I’ve been having internal debates about the way in which I approach my work, and whether I am coming at it all from the wrong way: See, my main premise really from my phd transfer is, I am challenging the thinking of the 1960’s where the concept was more important that the final art object (hence dematerialisation). As a maker, I think that the art object is just as important as the concept. I like the idea of a finely crafted, aesthetically pleasing piece of art - I know it goes against the grain of what is considered Cool in contemporary practices, but perhaps I am a little more honest than Cool, and not afraid to push my techniques in making something aesthetically pleasing rather than trying to hide a lack of skill behind Cool - So, if something is going to go through a process of dematerialisation, would one expect a material object to be there in the first place to then be dematerialised wouldn’t they?
Then, I am taking this a little further, because in the 1990’s with digital really taking off in a big way, things really were dematerialised.. or were they?
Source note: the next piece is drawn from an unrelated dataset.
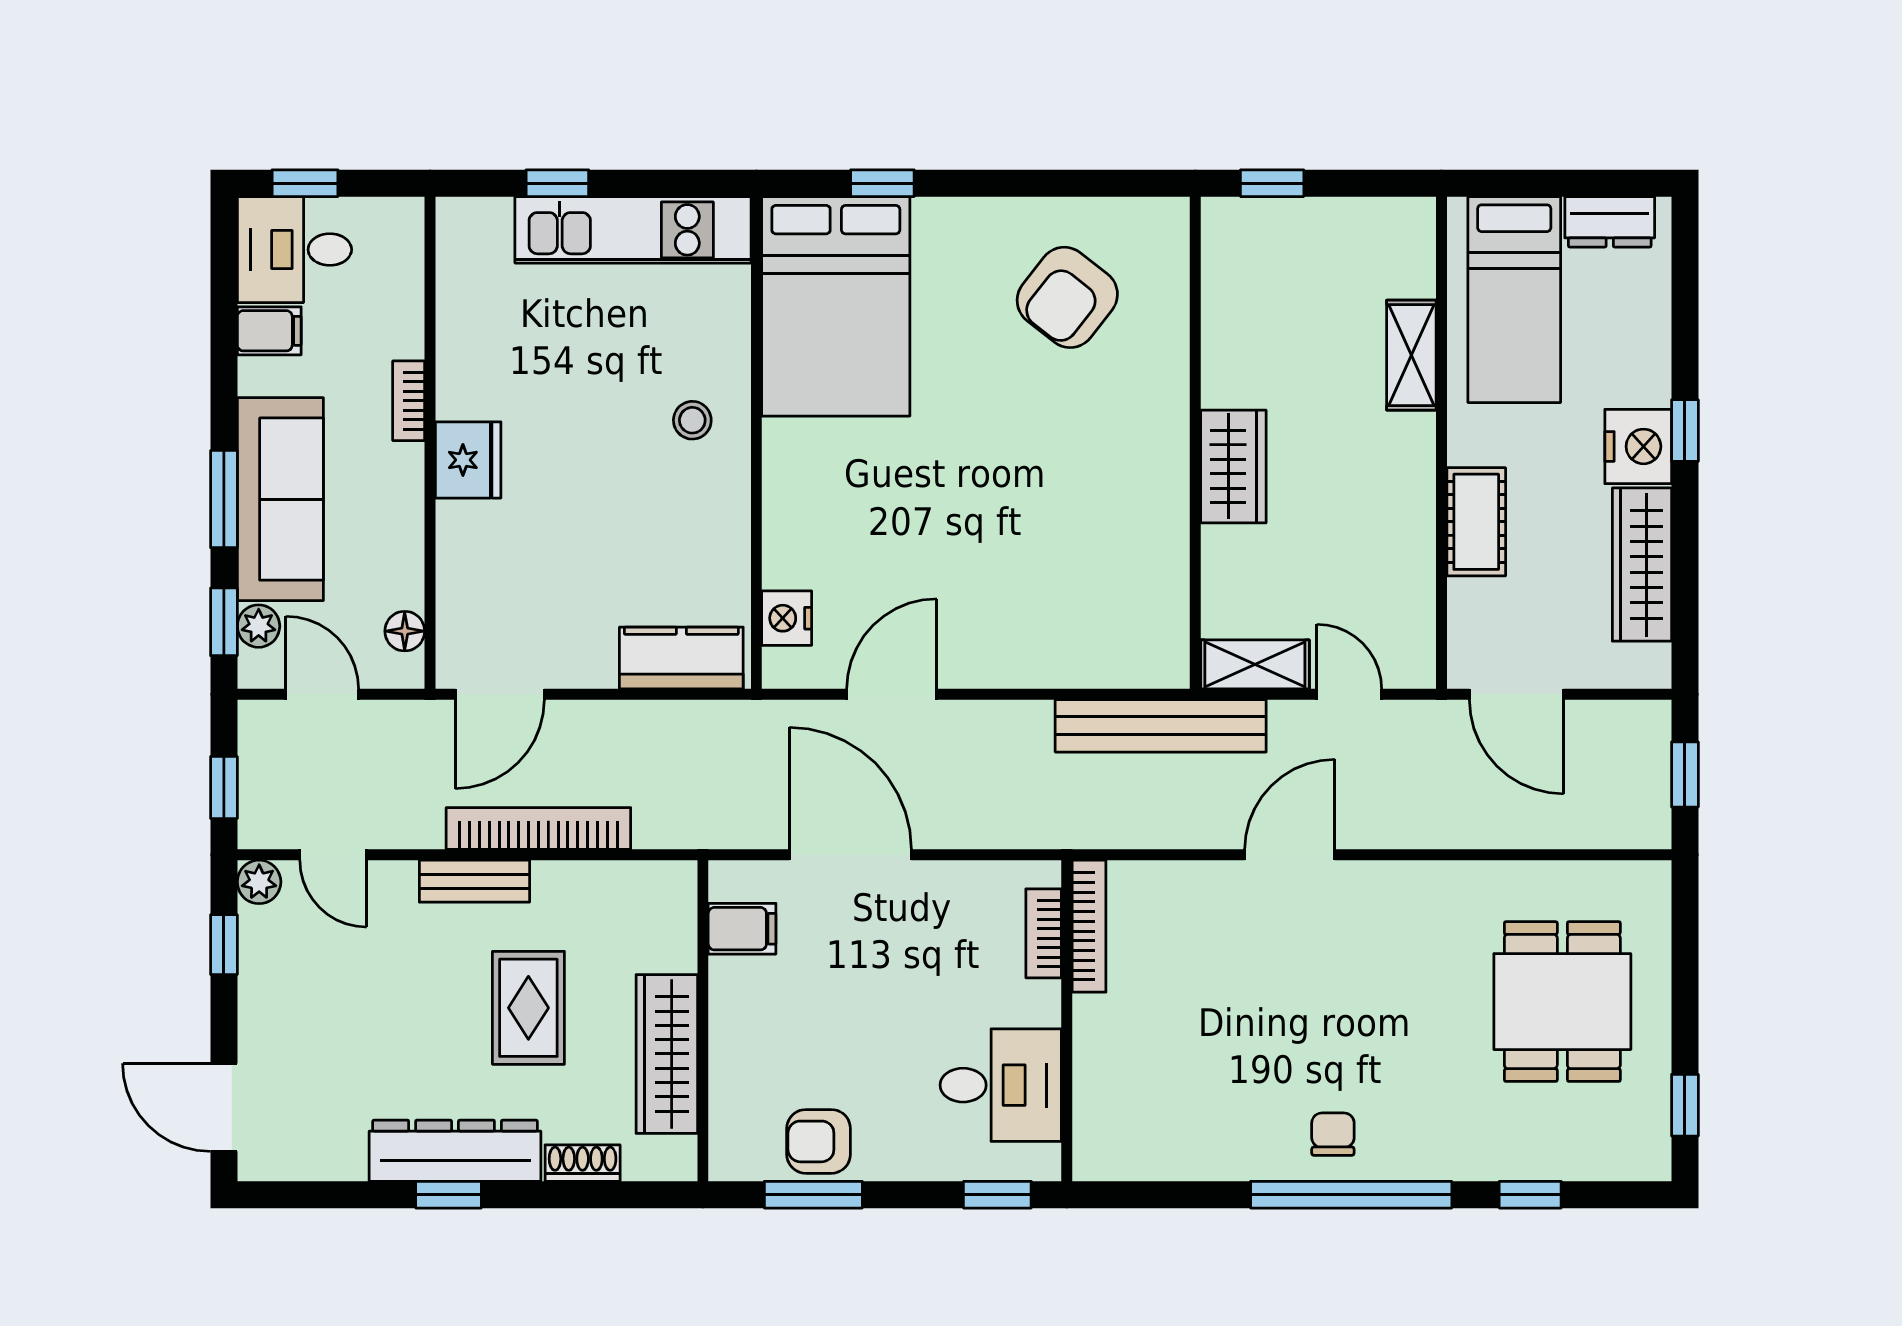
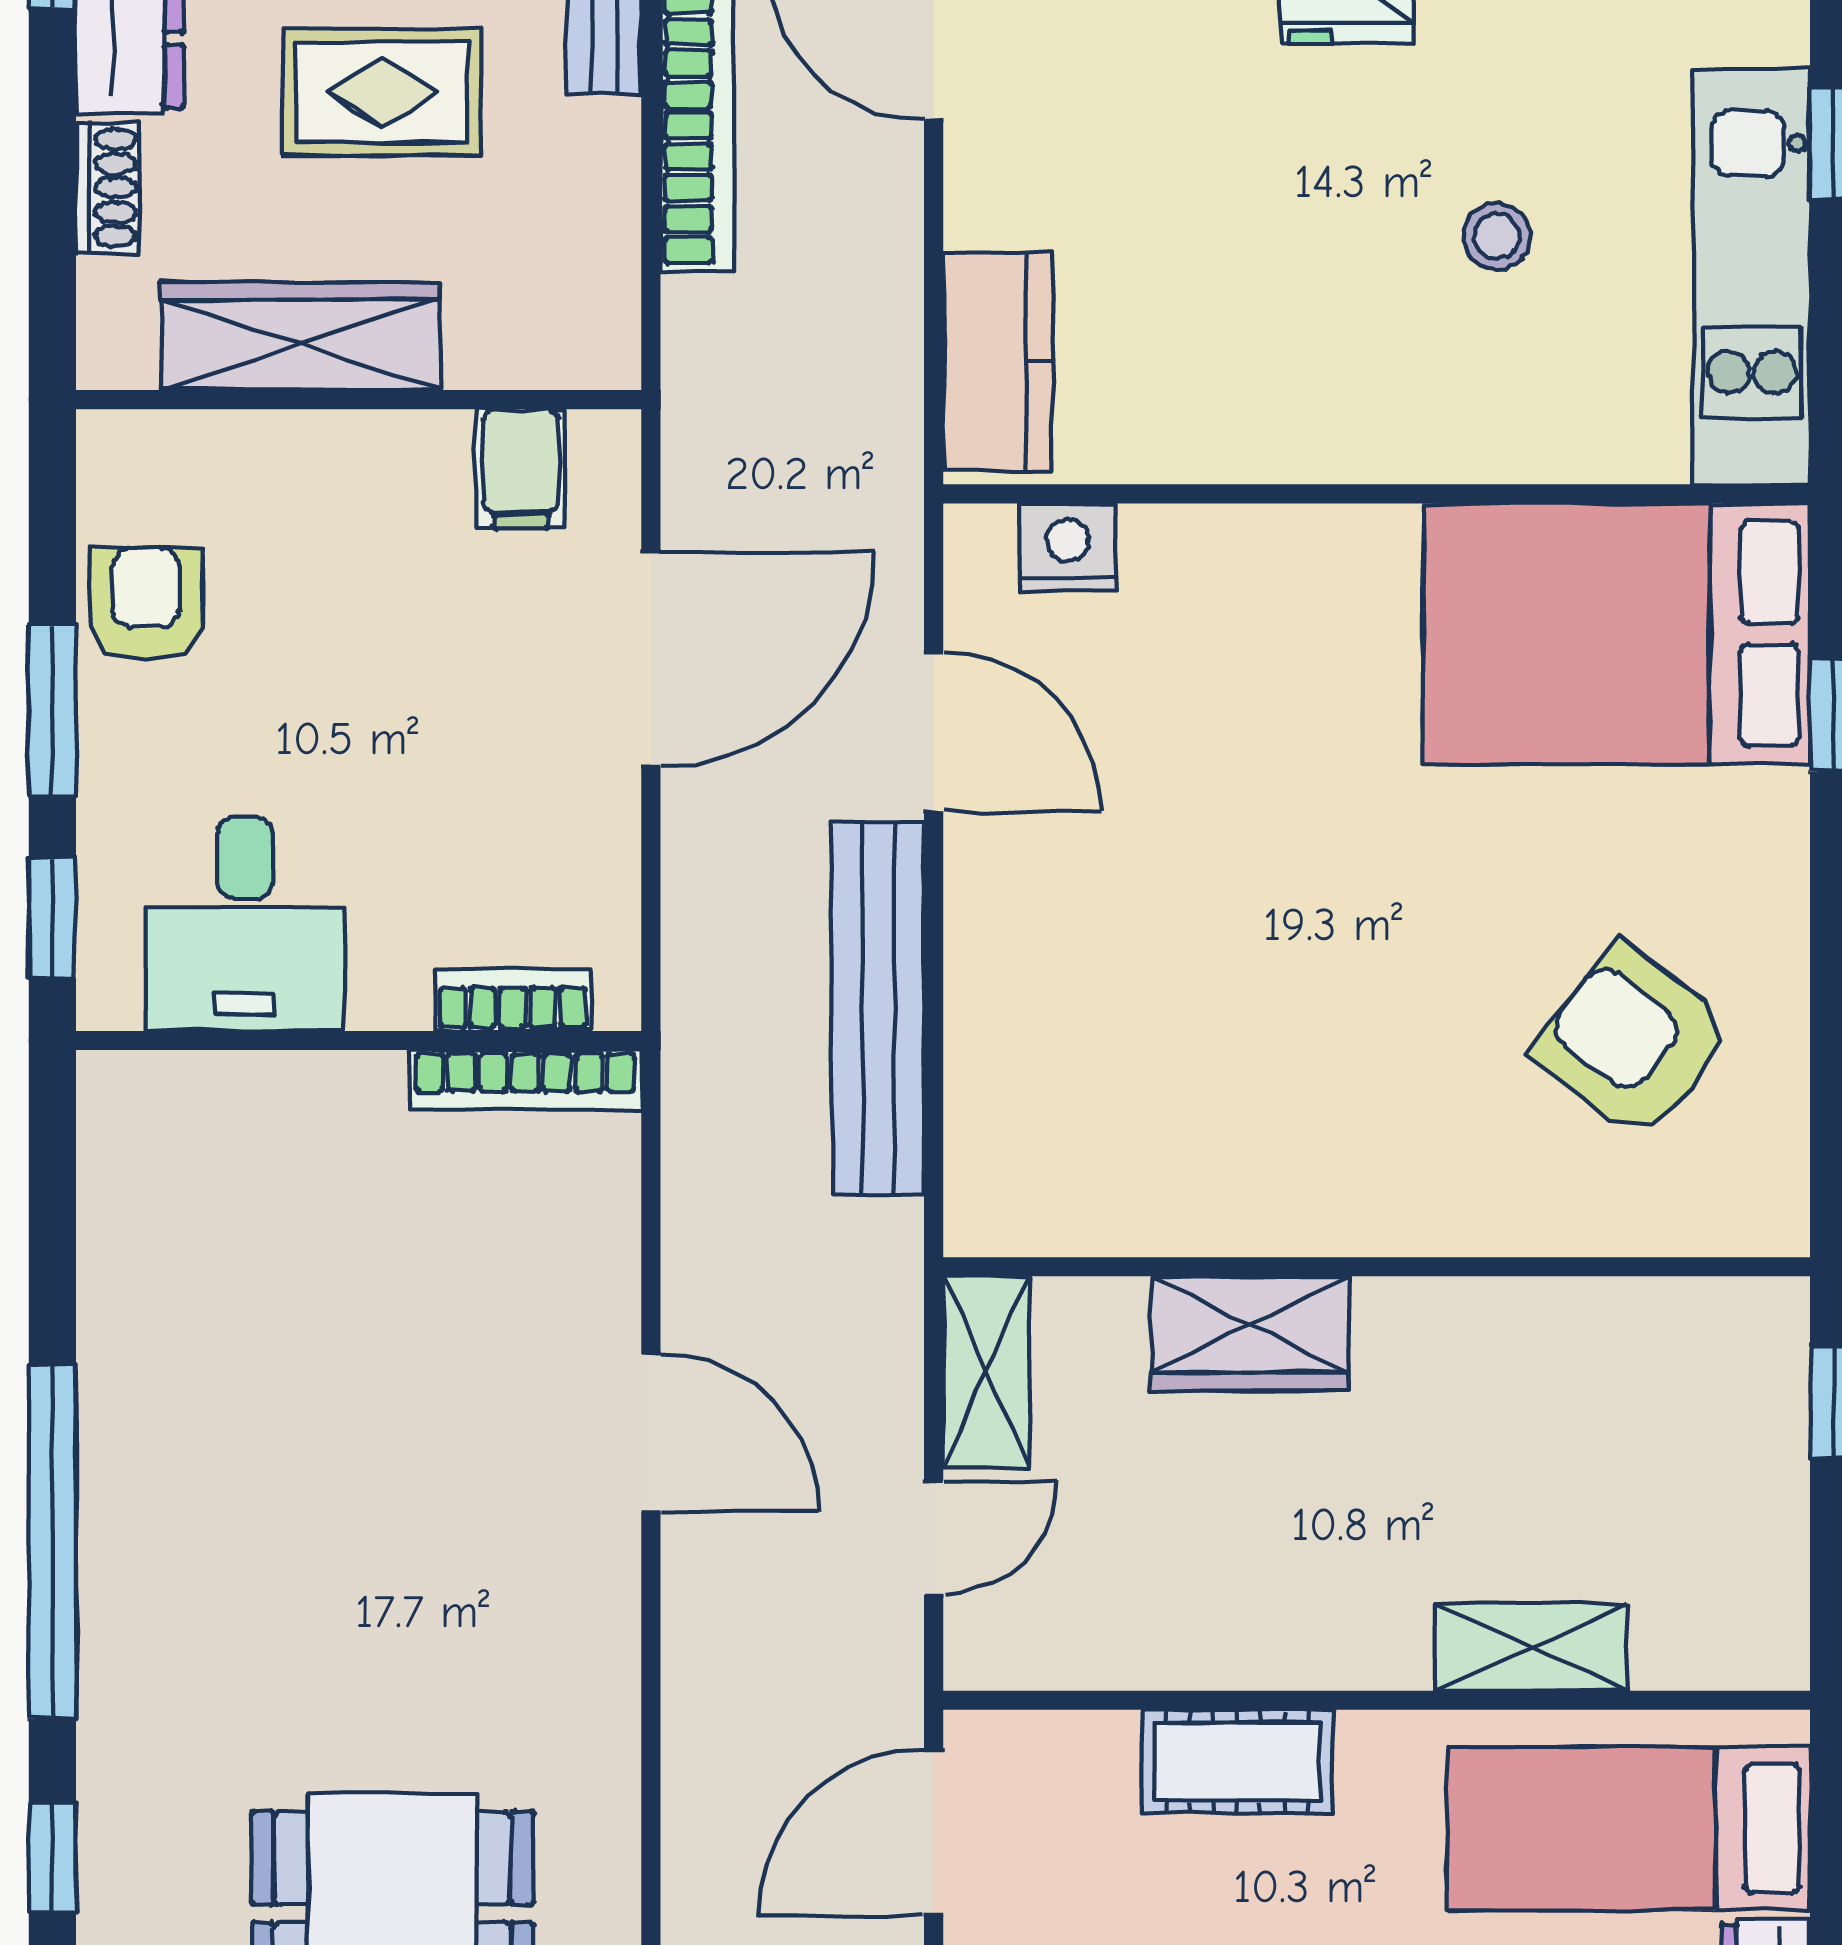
stool: (692, 420) -> (1497, 236), moved
wardrobe: (1233, 466) -> (1250, 1334), moved
bench: (1161, 726) -> (878, 1008), moved
chair: (1333, 1134) -> (159, 1509), removed
window: (813, 1195) -> (52, 711), moved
Actually, they immaterial to begin with… They were never material in the first place, to then become de-materalised. In my argument for my phd, I am saying that I am re-materialising and giving physical form to digital works, and using graphical tags (like qr-codes) as a bridge between the immaterial digital and a physical art object…. Does my thinking become totally unravelled if the digital was never material in the first place? I’m actually not re-materialising anything at all! I am only materialising it, not that that is such a problem in my art practice, or that it changes my stance critically, but it does make the notion of re-materialising the digital, slightly problematic…
trying to catpures these thoughts in a sketch for later, when out & about
And here is where it gets worse: if one were materialising, or even re-materialising, one would be starting with the digital and then creating the physical. Ie, in my practice, I’d have a whole lot of digital assets/ objects/ files which I want to give physical form to, through the making of an artwork. But in my current work, I have to almost tie myself to a computer to make digital anything (hence not so many blog posts of late), and I find a real joy being in the studio doing lots of making of physical artworks first. Then, I think of how I am going to augment them digitally, so in practice, I prefer to work the other way round, starting off with something physical and (oh no!) dematerialising it into something digital, going the opposite way to my central argument of re-materialising things…One saving thought that is probably keeping me vaguely sane in this philosophical jumble is that with my current body of work that I am working on, it did actually start with a few digital files: some audio recordings of my baby. Now, however, the amount of work creating physical artworks in the studio far outweighs the digital work. Can I start with a tiny bit of digital, and materialise it into a whole lot of material?? Since it is my art and my phd, I guess I am writing (or would it be discovering?) those "rules" as I go along, but somehow when I started I had the assumption that it would be evenly a 50:50 split. Still I do wonder if I have perhaps undermined my own premise (and I keep clinging to the thought that even a null result is worthwhile in research). I’m really not sure, but what I am surprised about is how this type of thinking and questioning would never come about, had I not been going through the process of actually making the works.
Doing an art-practice based phd, in the back of my mind there had previously been a doubt, a niggle, a need to justify why I am making artworks in the research process. Now it is clear and solid, this research and this thinking would never come about if this were an art criticism/ history phd on the same topic. I would have still been assuming that the digital would come first and that I would have equal amounts of digital and physical artworks. I would never have realised that in making the works, I need to think about digitality and materiality in tandem, and how there is a push and pull in the making of the two to come together in each complete piece of work.